『第2バチカン公会議公文書』「教会憲章」より

さて、第2バチカンによって、カトリックの教義は異教徒も救われるものになったなどとパーなことを言うクリスチャンの元ネタは、おそらく次のあたりだろう。

なお、神はすべての人に生命と息といっさいのものを与え(使徒行録17・25〜28参照)、また救い主はすべての人が救われることを望むのであるから(1テモテ2・4参照)、影と像のうちに未知の神を探し求めている他の人々からも、神はけっして遠くはない。事実、本人のがわに落度がないままに、キリストの福音ならびにその教会を知らないが、誠実な心をもって神を探し求め、また良心の命令を通して認めれられる神の意志を、恩恵の働きのもとに、行動によって実践しようと努めている人々は、永遠の救いに達することができる
(「教会憲章」第2章16節『第2バチカン公会議公文書全集』p59)

最後の部分などを読んで、それみろ、万人が救われるんだ!と頭の悪いパー子パー夫は思うことだろう。
しかし、
「永遠の救いに達することができる(可能である、ありうる)
ということばを、前に私の引いた
「教会が救いのために必要である」(「教会憲章」第2章14節)
という強い主張と比べると、非常に弱い主張であることに気づく。
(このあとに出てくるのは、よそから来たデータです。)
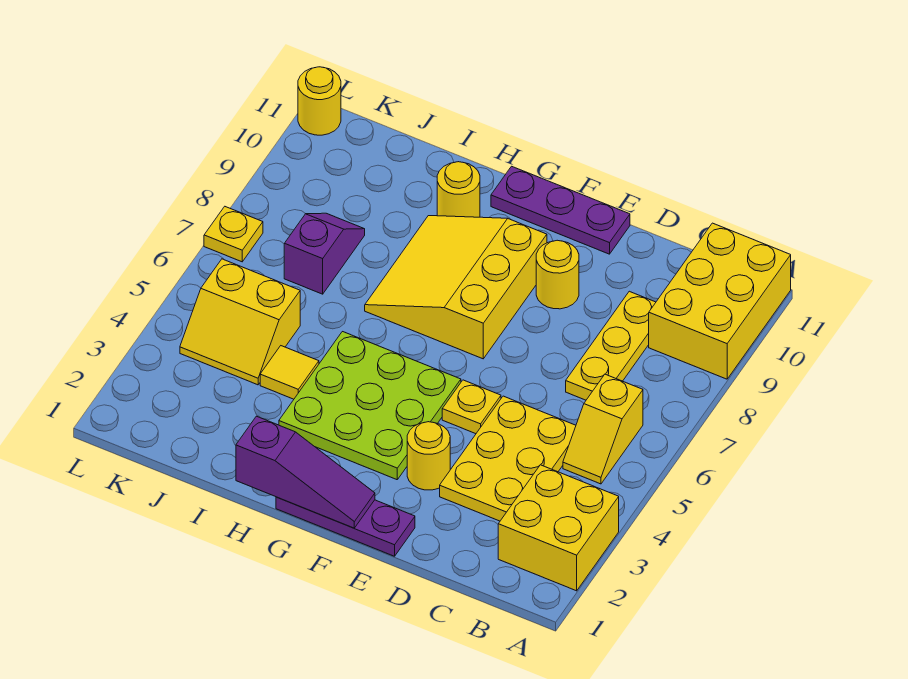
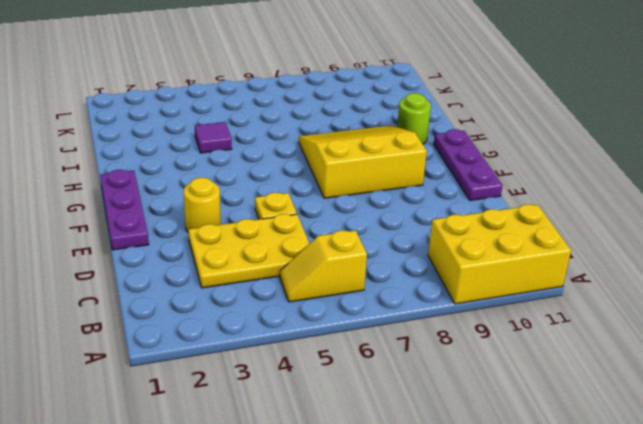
lime 1x1 round brick [397,93,431,144] -> yellow 1x1 round brick [437,162,480,217]
purple 1x1 tile [195,122,232,153] -> yellow 1x1 tile [260,346,319,399]
none -> yellow 2x2 brick [498,465,619,591]
none -> yellow 1x3 plate [566,291,656,400]
none -> yellow 1x1 round brick [536,240,579,309]

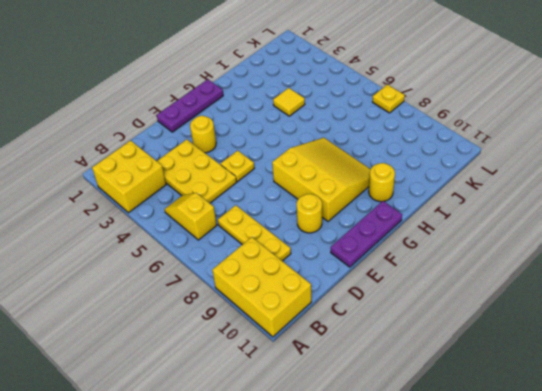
none -> lime 3x3 plate [279,332,461,480]
none -> yellow 2x2 slope [180,259,300,385]
none -> purple 1x2 slope [284,213,365,294]

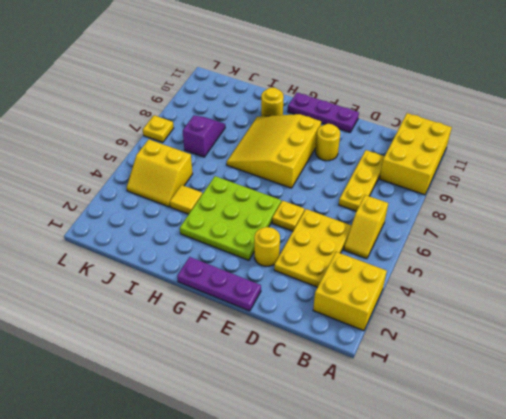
none -> yellow 1x1 round brick [298,67,341,135]
none -> purple 1x3 slope [236,416,375,528]

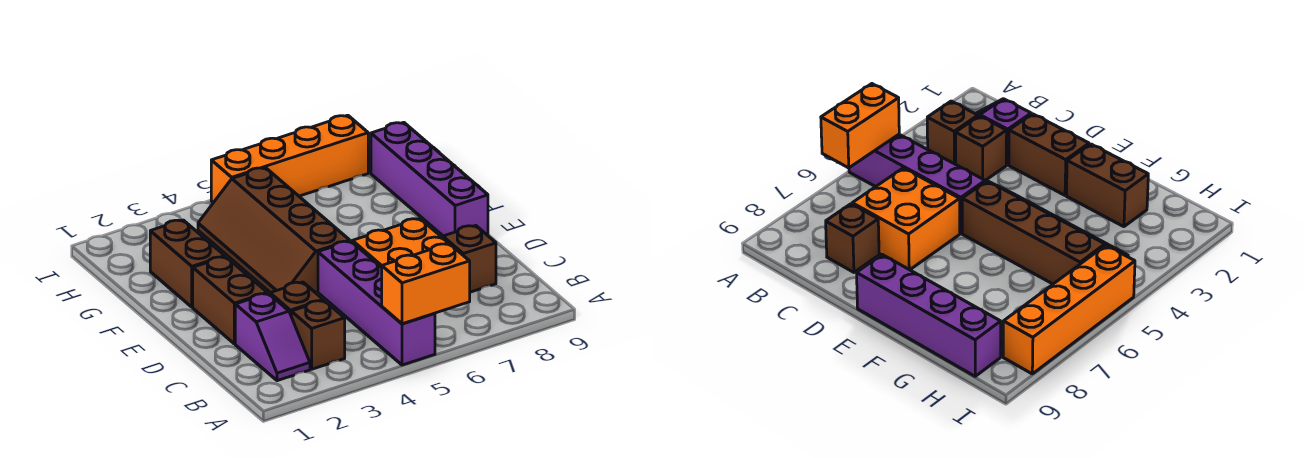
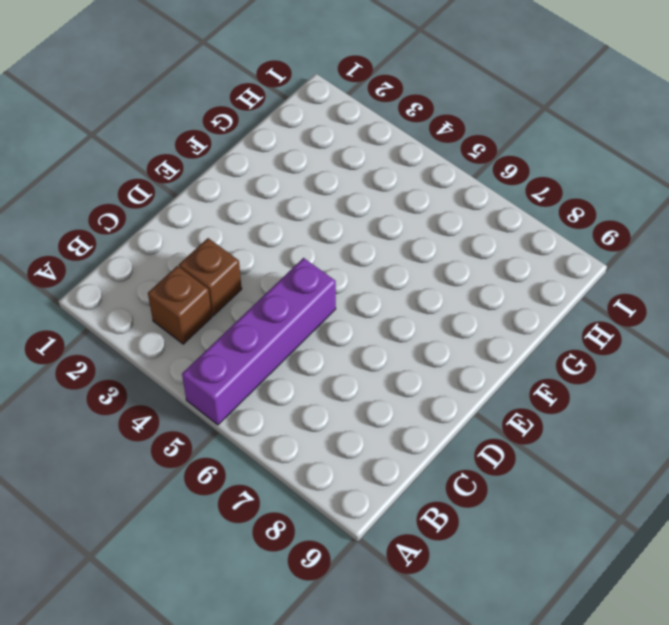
none -> purple 1x2 slope [235,293,310,381]
none -> orange 2x2 brick [352,219,449,267]
none -> brown 1x1 brick [443,226,496,292]

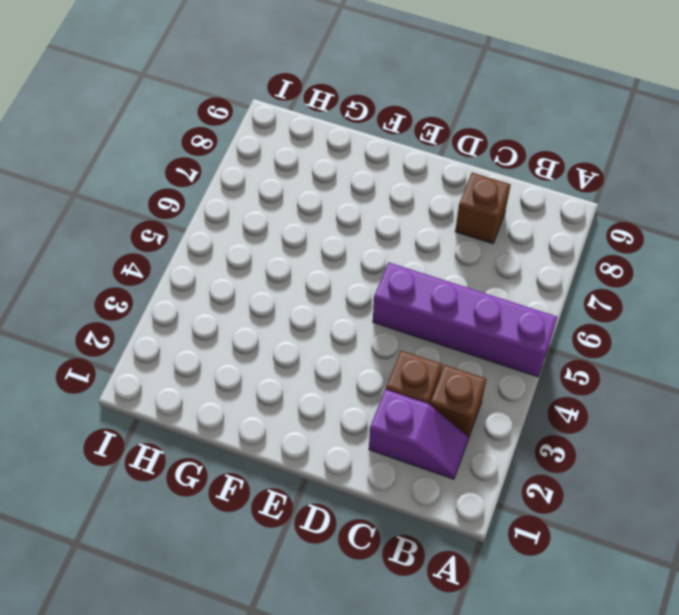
none -> orange 2x2 brick [352,219,449,267]
none -> brown 1x2 brick [193,257,267,344]
none -> brown 2x4 slope [198,168,350,293]

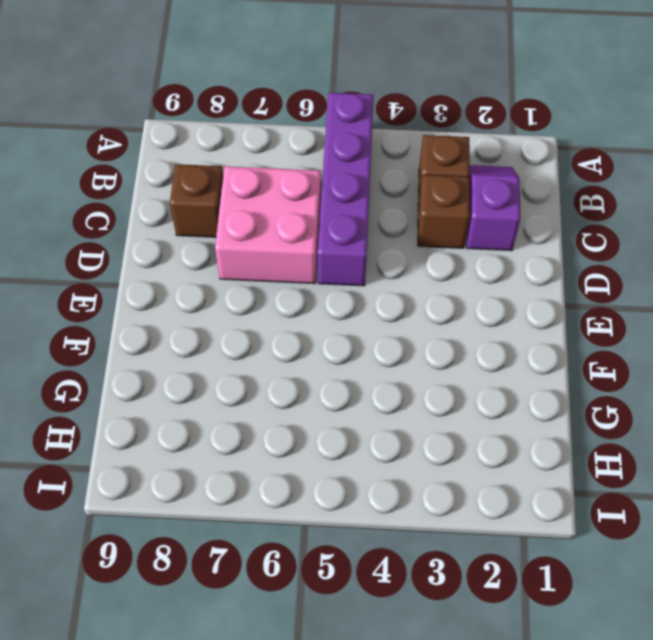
pink 2x2 brick [215,166,321,284] -> orange 2x2 brick [352,219,449,267]
none -> brown 1x2 brick [193,257,267,344]
none -> brown 2x4 slope [198,168,350,293]
none -> purple 1x4 brick [371,122,488,236]

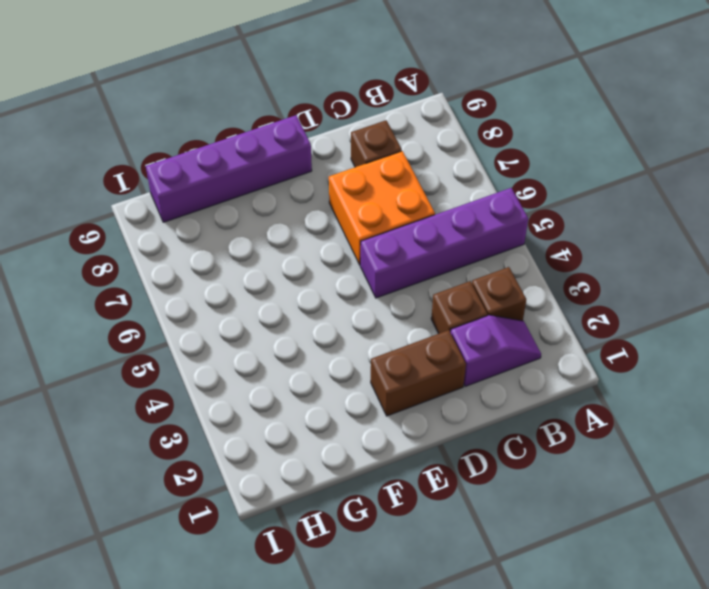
none -> brown 2x4 slope [198,168,350,293]
none -> brown 1x2 brick [150,220,225,307]
none -> orange 1x4 brick [211,115,368,203]

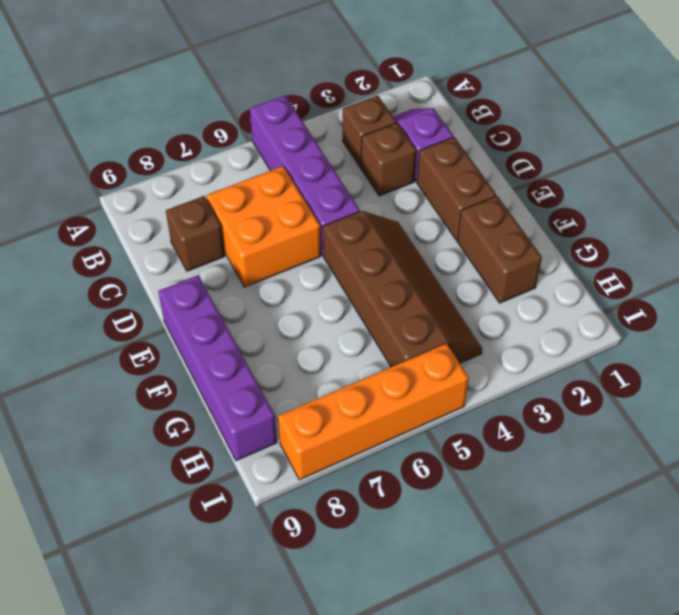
none -> orange 1x2 brick [382,244,470,324]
しかも何重もの限定条件がふされており(「本人のがわに落ち度がない」「誠実な心をもって」「良心の命令を・・行動によって実践しようと努めている」)、無条件に万人が救われるかのような解釈の余地はまったくない。
さて、上には次のような文章が続く。

また本人のがわに落ち度がないままに、まだ神をはっきりと認めていないが、神の恩恵にささえられて正しい生活をしようと努力している人々にも、神はその摂理に基づいて、救いに必要な助けを拒むことはない。事実、教会は、かれらのもとに見いだされるよいもの、真実なものはすべて福音の準備であって、ついには生命を得るようにとすべての人を照らすかたから与えられたものと考えている。
(同上p59)

どんな文章も、全体の文脈に置き直して整合的に読む必要がある。2章16節は、前に引用した2章14節から日本語訳にして1ページしか離れていない。それゆえ、「教会が救いのために必要である」ということと矛盾するようには解釈しえないのだ。そうであるかぎり、ここは、せいぜいのところ、教会の外の人間も神の救いの計画から見はなされているわけではなく、救われないと決まっているわけではない、という程度にしか読めないのだ。なにしろ「福音の準備」なのだから。そう、救いに必要な教会の門は誰に対しても開かれてはいるイスラーム仏教徒マルキスト無神論者も、改宗することを拒まれてはいない。だから、「教会の外に救いなし」は「教会の外のひとも救われうる」ということと決して矛盾はしない。ただ単に万人救済説的解釈(すべてのひとは結局はみな救われる)ができない、というだけのことだ。
第2バチカン公会議で「教会の外に救いなし」という教義は「廃止」され(笑)、「教会の外の人間もみな救われる」という教義に変わったと主張する方は、ぜひとも明示的にそう述べている箇所を引用してほしいものである。